Network Observability with SuzieQ: Part One

Fresh out of attending Autocon1 (Network Automation Forum) in Amsterdam, I was excited to try out SuzieQ, a network observability tool that I heard a lot about. Though I had heard about SuzieQ before, and even tried it out in a lab environment before, I wanted to dive deeper into it and see how it could help me in my day-to-day work now that i was in a 100% network automation role.

What we will cover in the multipart series

In this multipart series, we will cover the following topics:

1. Introduction to SuzieQ - Part 1
2. Setting up SuzieQ using Docker Compose - Part 2
3. Interacting with SuzieQ data - Part 3

Introduction to SuzieQ

SuzieQ is a network observability tool that provides a snapshot of the network at a given point in time. It collects data from network devices and stores it in a database at specified intervals. This data can then be queried to get insights into the network. It allows for us to have a historical view of the network and help us answer questions like What changed in the network between 2 points in time? or What is the state of the network at a given point in time?. This can particularly be useful in troubleshooting network issues, auditing the network state, post-change validation, and more.

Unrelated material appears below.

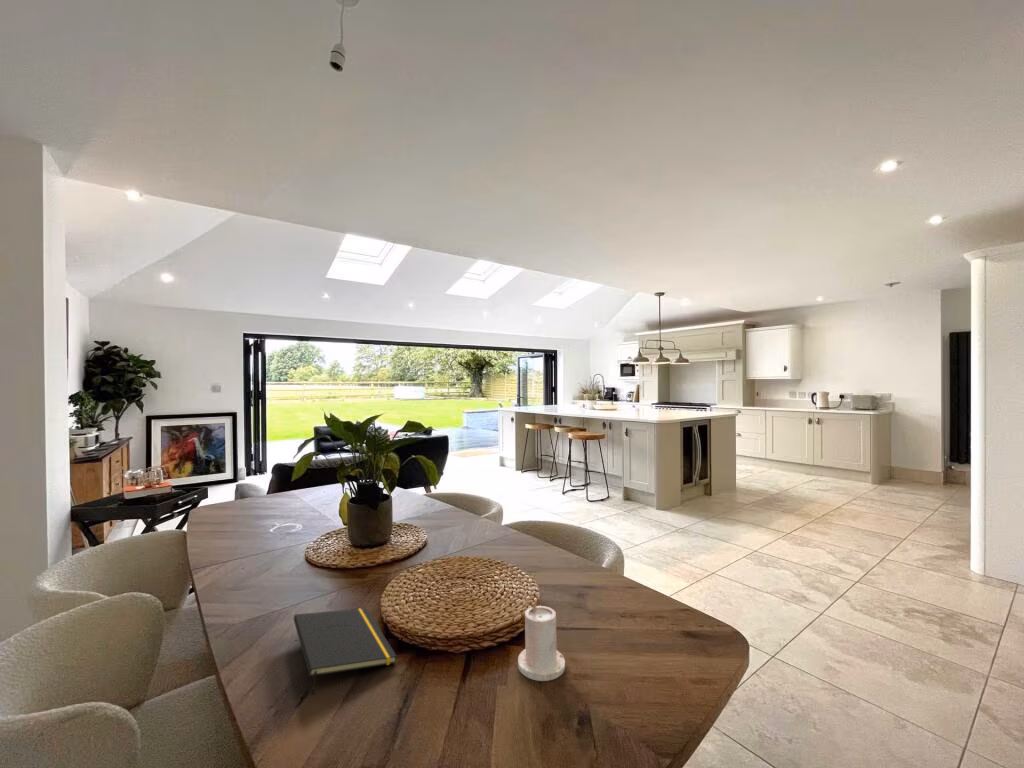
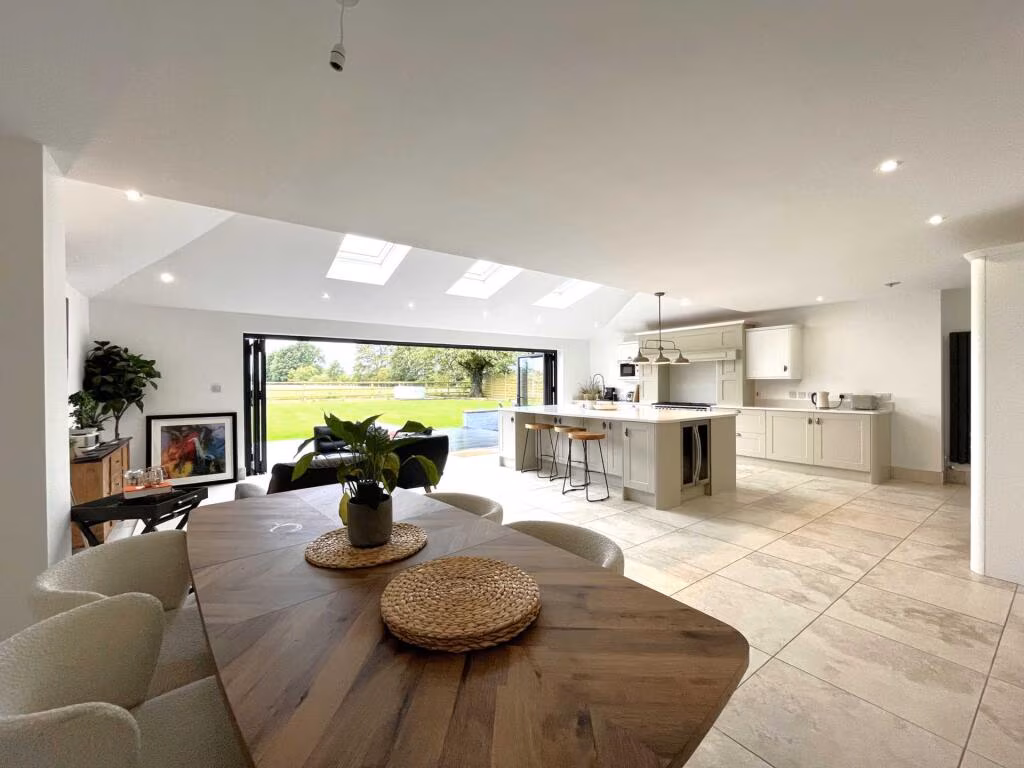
- candle [517,602,566,682]
- notepad [293,607,398,696]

Some of the features of SuzieQ include:

1. Multi-vendor support: It supports a wide range of network devices from different vendors like Cisco, Juniper, Arista, Cumulus and more.
2. Agent less: It does not require any software to be installed on the network devices. It uses SSH or REST APIs to collect data from the network devices.
3. Data Normalization: It normalizes the data collected from different vendors to provide a consistent view of the network.
4. Historical Data: It stores the data collected from the network devices in a database, allowing us to query the data at different points in time.
5. Query Language: It provides a query language that allows us to query the network snapshot to get insights into the network.
6. REST API: It provides a REST API that allows us to interact with the network snapshot programmatically.
7. Web UI: It provides a web UI that allows us to interact with the network snapshot using a web browser.
8. Integration with Source of Truth tools: It can integrate with Source of Truth tools like NetBox to source the inventory data.

SuzieQ Terminology

Before we dive into SuzieQ, let's understand some of the terminologies used in SuzieQ:

1. Configuration File: The configuration file is a YAML file that contains the configuration for SuzieQ. It contains information that defines how SuzieQ behaves and interacts with the network devices.
2. Inventory File: The inventory file is a YAML file that contains the list of devices that SuzieQ will collect data from. It contains information like the device's hostname, IP address, username, password, and more. SuzieQ can source the inventory data from NetBox, a popular network Source of Truth tool.
3. Poller: The poller is the heart of SuzieQ. It is responsible for collecting data from the network devices and storing it in the database. It logs into the devices, collects data, normalizes it across vendors, and stores it in the database.
4. Parquet Database: SuzieQ uses a Parquet database to store the data collected from the network devices. Parquet is a columnar storage format that is optimized for querying and processing large datasets.
5. SuzieQ-CLI: SuzieQ-CLI is a command-line interface that allows us to interact with the data that SuzieQ has collected.
6. Namespace: A namespace is a logical grouping of devices in SuzieQ. It allows us to group devices based on criteria like location, vendor, or function. Namespaces can be used to filter devices when querying the data.

How does SuzieQ Work?

SuzieQ requires read only access to your network devices. It then connects to each of your devices either via SSH or HTTP to collect data on the state of the device like route table, BGP state, OSPF state and stores it in a database. SuzieQ has the ability to understand relationships and dependencies between devices giving us a holistic view of the network.

Wrapping Up

Wrapping up part 1 of this multipart series, we have covered an introduction to Suzieq, its features, and some of the terminologies used in Suzieq.

In part two of this multipart series, we will cover setting up Suzieq using docker compose. This is something that is less documented and I am excited to share my experience setting it up. Also in part two, we will cover the configuration file and inventory file in detail.